We know a lot about The Nuremberg Chronicle – it’s one of the world’s best documented incunabula (books printed before 1500). The book offers a universal history of the Christian world from the beginning of time until 1490. It was written by Hartmann Schedel, illustrated and designed by Michael Wohlgemut (who taught the great Albrecht Dürer) and Wilhelm Pleydenwurff, and printed by Anton Koberger (Albrecht Dürer’s godfather). It has 1809 woodcuts cut from 645 blocks, and the University of Cambridge deems it “the most extensively illustrated book of the 15th century.”
As for the image above, the Cambridge University Library Incunabula Project Blog notes that “the Nativity scene, showing Baby Jesus in the manger surrounded by Mary and Joseph, with an ox and an ass in the background, has inspired artists for many centuries.” That’s it. That’s all they say about the image. But even after searching my own University Library’s catalogue, I couldn’t find any more information on this picture. The only thing that kept coming up in my searches was Albrecht Dürer.

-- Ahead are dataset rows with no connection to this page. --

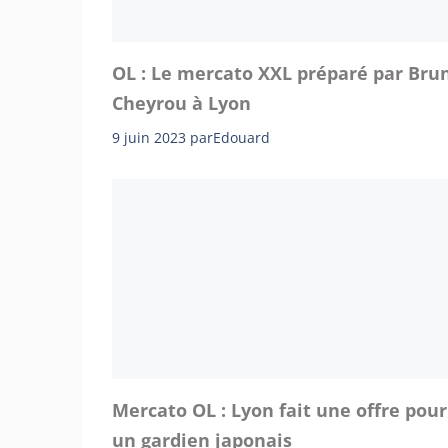
OL : Le mercato XXL préparé par Bru
Cheyrou à Lyon
9 juin 2023
par
Edouard
Mercato OL : Lyon fait une offre pour
un gardien japonais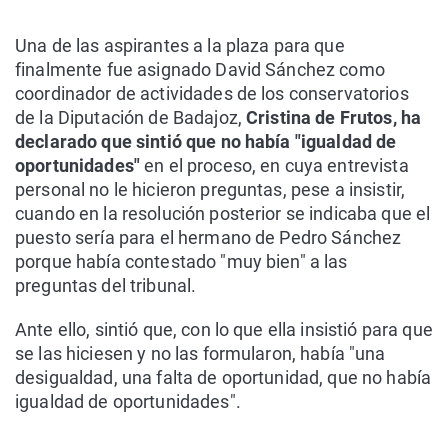
Una de las aspirantes a la plaza para que
finalmente fue asignado David Sánchez como
coordinador de actividades de los conservatorios
de la Diputación de Badajoz,
Cristina de Frutos, ha
declarado que sintió que no había "igualdad de
oportunidades"
en el proceso, en cuya entrevista
personal no le hicieron preguntas, pese a insistir,
cuando en la resolución posterior se indicaba que el
puesto sería para el hermano de Pedro Sánchez
porque había contestado "muy bien" a las
preguntas del tribunal.
Ante ello, sintió que, con lo que ella insistió para que
se las hiciesen y no las formularon, había "una
desigualdad, una falta de oportunidad, que no había
igualdad de oportunidades".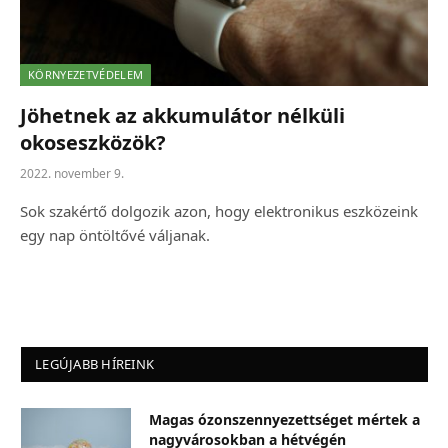
KÖRNYEZETVÉDELEM
Jöhetnek az akkumulátor nélküli
okoseszközök?
2022. november 9.
Sok szakértő dolgozik azon, hogy elektronikus eszközeink
egy nap öntöltővé váljanak.
LEGÚJABB HÍREINK
Magas ózonszennyezettséget mértek a
nagyvárosokban a hétvégén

Because I know almost nothing about The Nuremberg Chronicle, and even less about German art, this lack of analysis leaves me yearning to find out more about what makes this image so darn inspirational. Because, quite frankly, I don’t think it’s that great; I like the colours, but I don’t like the drawing. I feel like, as is the case with most things, if I had a better understanding of the art – and of the book more generally – I could appreciate it more.